Raw data:
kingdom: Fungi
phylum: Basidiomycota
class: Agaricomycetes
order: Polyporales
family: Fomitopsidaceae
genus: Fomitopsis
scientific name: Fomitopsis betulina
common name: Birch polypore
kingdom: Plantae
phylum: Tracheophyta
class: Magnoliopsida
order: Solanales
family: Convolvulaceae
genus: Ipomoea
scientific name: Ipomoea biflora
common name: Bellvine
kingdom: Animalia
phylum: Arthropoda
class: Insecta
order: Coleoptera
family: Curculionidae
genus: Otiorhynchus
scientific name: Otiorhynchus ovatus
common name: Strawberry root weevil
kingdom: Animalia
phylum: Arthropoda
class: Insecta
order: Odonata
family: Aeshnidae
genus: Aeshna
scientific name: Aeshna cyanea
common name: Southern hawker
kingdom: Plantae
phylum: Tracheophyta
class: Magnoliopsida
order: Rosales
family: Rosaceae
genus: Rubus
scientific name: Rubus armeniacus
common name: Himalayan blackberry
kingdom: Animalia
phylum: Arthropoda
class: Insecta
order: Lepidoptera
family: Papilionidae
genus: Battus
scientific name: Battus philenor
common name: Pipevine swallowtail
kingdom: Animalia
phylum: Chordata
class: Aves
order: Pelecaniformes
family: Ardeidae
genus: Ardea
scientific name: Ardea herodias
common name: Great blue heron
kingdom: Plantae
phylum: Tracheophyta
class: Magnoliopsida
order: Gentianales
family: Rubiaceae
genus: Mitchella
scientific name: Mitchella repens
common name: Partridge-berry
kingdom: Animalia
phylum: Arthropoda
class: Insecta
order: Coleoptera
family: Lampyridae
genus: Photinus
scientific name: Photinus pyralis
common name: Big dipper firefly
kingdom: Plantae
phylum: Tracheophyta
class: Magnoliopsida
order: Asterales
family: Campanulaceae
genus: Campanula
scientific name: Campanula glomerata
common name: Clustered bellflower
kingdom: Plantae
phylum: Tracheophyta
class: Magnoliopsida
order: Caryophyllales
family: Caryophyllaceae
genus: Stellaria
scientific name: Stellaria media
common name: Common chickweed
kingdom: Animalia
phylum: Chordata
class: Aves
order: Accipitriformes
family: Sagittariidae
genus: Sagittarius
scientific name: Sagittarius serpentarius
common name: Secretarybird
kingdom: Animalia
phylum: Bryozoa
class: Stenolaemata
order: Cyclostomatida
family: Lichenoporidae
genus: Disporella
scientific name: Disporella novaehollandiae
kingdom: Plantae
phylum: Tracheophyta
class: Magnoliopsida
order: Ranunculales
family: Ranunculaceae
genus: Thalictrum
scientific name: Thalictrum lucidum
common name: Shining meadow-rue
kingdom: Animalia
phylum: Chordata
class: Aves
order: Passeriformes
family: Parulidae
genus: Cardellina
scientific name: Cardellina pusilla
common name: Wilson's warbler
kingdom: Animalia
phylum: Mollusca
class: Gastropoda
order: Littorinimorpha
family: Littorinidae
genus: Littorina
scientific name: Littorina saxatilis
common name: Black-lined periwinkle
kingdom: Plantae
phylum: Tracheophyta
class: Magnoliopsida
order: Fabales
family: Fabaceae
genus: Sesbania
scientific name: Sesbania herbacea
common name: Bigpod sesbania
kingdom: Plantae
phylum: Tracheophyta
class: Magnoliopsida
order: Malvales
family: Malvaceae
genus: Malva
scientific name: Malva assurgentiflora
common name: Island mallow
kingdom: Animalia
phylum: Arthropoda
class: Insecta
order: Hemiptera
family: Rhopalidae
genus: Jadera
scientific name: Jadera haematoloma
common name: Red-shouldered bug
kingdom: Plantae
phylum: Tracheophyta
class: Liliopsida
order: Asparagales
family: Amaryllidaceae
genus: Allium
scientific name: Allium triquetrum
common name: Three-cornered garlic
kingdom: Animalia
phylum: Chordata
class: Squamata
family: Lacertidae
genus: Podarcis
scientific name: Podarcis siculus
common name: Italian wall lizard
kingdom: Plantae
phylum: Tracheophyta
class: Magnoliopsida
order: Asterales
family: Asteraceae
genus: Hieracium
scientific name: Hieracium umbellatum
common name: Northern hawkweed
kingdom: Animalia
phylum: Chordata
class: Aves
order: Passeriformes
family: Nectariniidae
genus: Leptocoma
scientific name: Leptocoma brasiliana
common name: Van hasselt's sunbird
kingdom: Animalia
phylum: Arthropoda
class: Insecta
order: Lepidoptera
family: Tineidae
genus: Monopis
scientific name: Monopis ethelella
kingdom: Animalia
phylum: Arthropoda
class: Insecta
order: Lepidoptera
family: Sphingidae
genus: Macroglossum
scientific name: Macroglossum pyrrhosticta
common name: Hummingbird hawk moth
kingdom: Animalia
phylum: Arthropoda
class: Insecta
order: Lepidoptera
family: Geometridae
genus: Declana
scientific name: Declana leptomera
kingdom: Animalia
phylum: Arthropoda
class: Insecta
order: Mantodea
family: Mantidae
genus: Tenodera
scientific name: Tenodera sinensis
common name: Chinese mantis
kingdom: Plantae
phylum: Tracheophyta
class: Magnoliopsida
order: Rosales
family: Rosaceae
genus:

Exercise directions: Rewrite the part of the data that opens with the line containing "common name: Southern hawker" and closes with the line containing "scientific name: Mitchella repens", replacing "common name" with "vernacular name" and leaving everything else unchanged.

Answer to this problem:
vernacular name: Southern hawker
kingdom: Plantae
phylum: Tracheophyta
class: Magnoliopsida
order: Rosales
family: Rosaceae
genus: Rubus
scientific name: Rubus armeniacus
vernacular name: Himalayan blackberry
kingdom: Animalia
phylum: Arthropoda
class: Insecta
order: Lepidoptera
family: Papilionidae
genus: Battus
scientific name: Battus philenor
vernacular name: Pipevine swallowtail
kingdom: Animalia
phylum: Chordata
class: Aves
order: Pelecaniformes
family: Ardeidae
genus: Ardea
scientific name: Ardea herodias
vernacular name: Great blue heron
kingdom: Plantae
phylum: Tracheophyta
class: Magnoliopsida
order: Gentianales
family: Rubiaceae
genus: Mitchella
scientific name: Mitchella repens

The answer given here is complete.